My new column in The Nonprofit Times

The NonProfit Times asked me to write a column using my anonymous alias "a fundraiser" which will appear as a monthly feature on their website.

Apparently someone over there thinks I'm running, "one of the hottest blogs in the sector" and since I'm such a sucker for flattery - I told them I would be honored to share my thoughts.

So, a couple days ago I sat down and thought about a topic that worries a lot of my fundraising colleagues... and I began my first post by asking a scary question:

How would you feel if you discovered that 500 of your donors had created a group on a social networking Web site like Facebook to publicly discuss their experiences donating to your organization?

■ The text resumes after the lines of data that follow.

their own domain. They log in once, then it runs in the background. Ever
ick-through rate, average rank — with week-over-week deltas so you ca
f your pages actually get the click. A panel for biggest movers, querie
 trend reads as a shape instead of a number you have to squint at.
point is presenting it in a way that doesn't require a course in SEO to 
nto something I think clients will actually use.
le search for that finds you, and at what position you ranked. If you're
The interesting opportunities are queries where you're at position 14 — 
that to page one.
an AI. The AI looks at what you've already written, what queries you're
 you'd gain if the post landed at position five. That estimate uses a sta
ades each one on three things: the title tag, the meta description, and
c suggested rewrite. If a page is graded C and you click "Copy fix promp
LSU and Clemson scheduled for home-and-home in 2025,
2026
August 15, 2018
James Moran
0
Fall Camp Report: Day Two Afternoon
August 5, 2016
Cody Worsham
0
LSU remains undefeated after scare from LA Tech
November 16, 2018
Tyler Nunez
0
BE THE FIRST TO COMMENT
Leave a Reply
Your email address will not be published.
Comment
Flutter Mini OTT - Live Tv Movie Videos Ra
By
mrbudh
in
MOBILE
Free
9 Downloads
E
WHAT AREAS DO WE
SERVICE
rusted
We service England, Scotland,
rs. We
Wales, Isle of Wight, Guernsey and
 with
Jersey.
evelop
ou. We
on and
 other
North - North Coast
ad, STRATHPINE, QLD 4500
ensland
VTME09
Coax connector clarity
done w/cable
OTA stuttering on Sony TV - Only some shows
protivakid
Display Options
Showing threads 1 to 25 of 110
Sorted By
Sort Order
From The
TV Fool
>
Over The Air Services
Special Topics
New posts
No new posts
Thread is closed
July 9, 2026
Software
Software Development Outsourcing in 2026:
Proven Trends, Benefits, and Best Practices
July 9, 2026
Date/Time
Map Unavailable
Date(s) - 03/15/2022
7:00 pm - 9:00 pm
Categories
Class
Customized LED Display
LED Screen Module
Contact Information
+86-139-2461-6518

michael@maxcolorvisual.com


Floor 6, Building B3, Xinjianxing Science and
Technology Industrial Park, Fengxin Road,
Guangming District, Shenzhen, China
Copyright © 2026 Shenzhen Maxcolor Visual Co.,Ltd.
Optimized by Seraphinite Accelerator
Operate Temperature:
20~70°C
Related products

I suspect some fundraisers would panic with a sense of fear...
Continue reading the rest of this thought-provoking article titled "Our Donors Are Talking - What Are We Afraid Of?" on the NonProfit Times website.

7 comments:

Hanan Cohen said...

Like it's 1999 all over again - http://cluetrain.com

Mike H. said...

Congrats fundraiser! pretty soon, I feel like you are going to start charging people a subscription fee to read your blog.

Marc said...

Dear "a fundraiser",

Congrats! Can't wait to read what you write.

Anonymous said...

This is big news indeed.

Anonymous said...

Scenario that I have seen many times in poor countries:
1. Donor sees appalling need, wants to help
2. Charming, smooth-talking local NGO convinces donor to give money without background checks.
3. Small corruption by NGO.
4. Donor turns blind eye, not wanting to alienate small contributor.
5. NGO sees donor cowawrdice, increases corruption.
6. Donor covers up corruption from contributors' eyes.
7. NGO corruption gets out of hand.
8. Donor quietly pulls out of project - NGO gets away with theft.

Anonymous said...

Congratulations. Please push the discourse to get google finance to move beyond metrics of admin vs. program or outputs (numbers served), to lives impacted.

Joanna said...

Congratulations on the new gig. Your recent topic doesn't seem scary to any of us. If we all do the right thing our donors should say mostly good things. The question is: how can we leverage these organic networks? Can they be tapped at will, or do they become harder to reach? Does this create a donor management problem if you run campaigns through a centralized DB?